In contrast to Joe Clark’s stance on Mozart, in “Dangerous Minds” (Hulu) (not a true story), Michelle Pfeiffer teaches her dropout-prone students the poetry of Bob Dylan and Dylan Thomas. She lures them into doing their homework with karate moves, candy bars, an unauthorized trip to an amusement park, and a contest to go to dinner with her at a fancy LA restaurant. Learning for learning’s sake! (I think Mr. Escalante did the teaching the best.)
Finally, in “Akeela and the Bee” (Peacock), professor-on-sabbatical-with-serious-baggage Laurence Fishburn helps spelling prodigy Akeela hone her spelling skills so she can make it all the way to the Scripps National Spelling Bee—on her first try. The most important thing we learn here is that the whole community comprises Akeela’s teachers. Her mom, her brothers, her friends, gang members, the mailman, the dude at the grocery store, her principal, and her actual teachers. They all help her learn her words.

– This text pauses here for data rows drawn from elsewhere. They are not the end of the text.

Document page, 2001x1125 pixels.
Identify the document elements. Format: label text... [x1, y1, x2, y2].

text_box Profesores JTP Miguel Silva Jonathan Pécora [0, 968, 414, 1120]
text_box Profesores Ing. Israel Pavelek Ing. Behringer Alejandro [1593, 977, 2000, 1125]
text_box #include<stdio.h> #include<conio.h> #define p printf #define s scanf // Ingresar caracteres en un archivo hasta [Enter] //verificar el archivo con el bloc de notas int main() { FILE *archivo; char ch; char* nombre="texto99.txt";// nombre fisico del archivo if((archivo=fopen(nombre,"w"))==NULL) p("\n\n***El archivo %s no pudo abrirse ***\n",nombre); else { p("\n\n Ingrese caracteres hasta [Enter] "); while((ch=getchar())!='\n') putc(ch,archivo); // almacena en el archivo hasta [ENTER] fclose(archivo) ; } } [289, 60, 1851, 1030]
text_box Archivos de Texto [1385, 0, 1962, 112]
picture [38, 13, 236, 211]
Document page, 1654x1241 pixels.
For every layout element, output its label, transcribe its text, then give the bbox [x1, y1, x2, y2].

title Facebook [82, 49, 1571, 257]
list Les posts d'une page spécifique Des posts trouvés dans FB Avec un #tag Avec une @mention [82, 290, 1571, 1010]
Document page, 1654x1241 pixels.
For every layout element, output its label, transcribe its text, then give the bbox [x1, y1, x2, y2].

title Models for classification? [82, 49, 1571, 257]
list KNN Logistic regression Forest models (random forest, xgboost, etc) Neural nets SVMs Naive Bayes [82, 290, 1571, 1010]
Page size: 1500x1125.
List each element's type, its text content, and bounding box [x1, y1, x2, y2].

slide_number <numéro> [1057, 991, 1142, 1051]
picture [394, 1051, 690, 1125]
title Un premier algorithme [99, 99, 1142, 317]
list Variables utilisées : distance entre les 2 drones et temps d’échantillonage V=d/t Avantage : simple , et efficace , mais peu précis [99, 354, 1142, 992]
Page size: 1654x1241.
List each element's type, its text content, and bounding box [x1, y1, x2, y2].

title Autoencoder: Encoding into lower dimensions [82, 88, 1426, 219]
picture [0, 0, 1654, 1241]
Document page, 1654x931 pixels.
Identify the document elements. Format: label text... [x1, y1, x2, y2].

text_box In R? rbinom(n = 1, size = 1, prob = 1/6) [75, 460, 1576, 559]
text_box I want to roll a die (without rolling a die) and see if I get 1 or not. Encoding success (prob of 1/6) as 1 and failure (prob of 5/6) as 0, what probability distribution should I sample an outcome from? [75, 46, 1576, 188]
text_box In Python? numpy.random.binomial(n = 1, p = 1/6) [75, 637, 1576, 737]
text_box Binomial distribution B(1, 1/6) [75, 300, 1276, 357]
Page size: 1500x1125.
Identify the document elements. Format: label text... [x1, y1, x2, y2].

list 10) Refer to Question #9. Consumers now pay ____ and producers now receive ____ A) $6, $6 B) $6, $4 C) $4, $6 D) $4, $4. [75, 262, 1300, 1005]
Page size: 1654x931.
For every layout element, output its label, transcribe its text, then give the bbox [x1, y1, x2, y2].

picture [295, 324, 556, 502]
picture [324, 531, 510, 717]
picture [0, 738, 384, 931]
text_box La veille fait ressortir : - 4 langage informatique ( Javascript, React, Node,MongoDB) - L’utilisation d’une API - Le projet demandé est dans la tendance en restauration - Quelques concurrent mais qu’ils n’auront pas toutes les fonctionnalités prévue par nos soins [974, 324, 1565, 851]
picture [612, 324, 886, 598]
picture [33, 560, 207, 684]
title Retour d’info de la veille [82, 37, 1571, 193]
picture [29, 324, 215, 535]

Even her number-one competitor.
Thank you to all teachers! We do love y’all!
Next week… is the week… we wait for… all… year… long. It’s the annual rewatch of “The Leftovers” (HBO Max)! The (best) show (ever) ran from 2014 to 2017. But Departure Day happened on October 14, 2011. So… this will be the 10th anniversary of the Sudden Departure. We will have a lot to discuss. We’ve also been listening to the audiobook (by Tom Perrotta). We’ll be doing a compare-and-contrast for a bit. You still have time to prepare! Watch at least the first and last episodes of all three seasons. Plus, of course, s2 e8 (“A Most Powerful Adversary”), s2 e9 (“International Assassin”), s3 e4 (“G’Day Melbourne”), and s3 e7 (“The Most Powerful Man in the World (And His Identical Twin Brother)”). That’s just 10 episodes in one week. You can do it!!!